# Supplied records
◆ ◆ ◆ ◆ ◆ ◆ ◆
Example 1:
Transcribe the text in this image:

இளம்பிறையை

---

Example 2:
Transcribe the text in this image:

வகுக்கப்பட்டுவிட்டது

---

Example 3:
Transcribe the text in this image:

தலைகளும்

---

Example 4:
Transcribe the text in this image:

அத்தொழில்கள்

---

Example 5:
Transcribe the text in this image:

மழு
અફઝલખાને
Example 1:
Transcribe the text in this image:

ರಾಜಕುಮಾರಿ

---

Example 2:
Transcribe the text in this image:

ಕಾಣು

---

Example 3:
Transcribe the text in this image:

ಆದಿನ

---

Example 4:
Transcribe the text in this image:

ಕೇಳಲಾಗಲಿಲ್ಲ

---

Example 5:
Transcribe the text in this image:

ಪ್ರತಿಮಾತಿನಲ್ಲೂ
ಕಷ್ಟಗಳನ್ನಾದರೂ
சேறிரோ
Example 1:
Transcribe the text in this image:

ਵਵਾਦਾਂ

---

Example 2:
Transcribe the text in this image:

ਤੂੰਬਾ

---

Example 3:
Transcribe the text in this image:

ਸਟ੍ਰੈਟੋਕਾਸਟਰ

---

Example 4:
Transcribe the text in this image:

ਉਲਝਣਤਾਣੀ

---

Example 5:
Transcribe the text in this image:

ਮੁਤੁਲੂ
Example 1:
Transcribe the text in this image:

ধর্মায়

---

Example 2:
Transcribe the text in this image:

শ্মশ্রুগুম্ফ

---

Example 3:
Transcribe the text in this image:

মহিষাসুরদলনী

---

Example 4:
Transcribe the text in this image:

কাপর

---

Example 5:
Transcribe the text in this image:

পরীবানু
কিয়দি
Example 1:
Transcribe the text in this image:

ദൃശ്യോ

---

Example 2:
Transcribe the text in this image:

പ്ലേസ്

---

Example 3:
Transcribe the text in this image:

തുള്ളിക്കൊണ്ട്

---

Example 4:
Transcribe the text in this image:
◆ ◆ ◆ ◆ ◆ ◆ ◆
# Request
Rewrite the listing above, swapping each "Transcribe" for "Write out" and keeping everything else the same.

# Final result
Example 1:
Write out the text in this image:

இளம்பிறையை

---

Example 2:
Write out the text in this image:

வகுக்கப்பட்டுவிட்டது

---

Example 3:
Write out the text in this image:

தலைகளும்

---

Example 4:
Write out the text in this image:

அத்தொழில்கள்

---

Example 5:
Write out the text in this image:

மழு
અફઝલખાને
Example 1:
Write out the text in this image:

ರಾಜಕುಮಾರಿ

---

Example 2:
Write out the text in this image:

ಕಾಣು

---

Example 3:
Write out the text in this image:

ಆದಿನ

---

Example 4:
Write out the text in this image:

ಕೇಳಲಾಗಲಿಲ್ಲ

---

Example 5:
Write out the text in this image:

ಪ್ರತಿಮಾತಿನಲ್ಲೂ
ಕಷ್ಟಗಳನ್ನಾದರೂ
சேறிரோ
Example 1:
Write out the text in this image:

ਵਵਾਦਾਂ

---

Example 2:
Write out the text in this image:

ਤੂੰਬਾ

---

Example 3:
Write out the text in this image:

ਸਟ੍ਰੈਟੋਕਾਸਟਰ

---

Example 4:
Write out the text in this image:

ਉਲਝਣਤਾਣੀ

---

Example 5:
Write out the text in this image:

ਮੁਤੁਲੂ
Example 1:
Write out the text in this image:

ধর্মায়

---

Example 2:
Write out the text in this image:

শ্মশ্রুগুম্ফ

---

Example 3:
Write out the text in this image:

মহিষাসুরদলনী

---

Example 4:
Write out the text in this image:

কাপর

---

Example 5:
Write out the text in this image:

পরীবানু
কিয়দি
Example 1:
Write out the text in this image:

ദൃശ്യോ

---

Example 2:
Write out the text in this image:

പ്ലേസ്

---

Example 3:
Write out the text in this image:

തുള്ളിക്കൊണ്ട്

---

Example 4:
Write out the text in this image:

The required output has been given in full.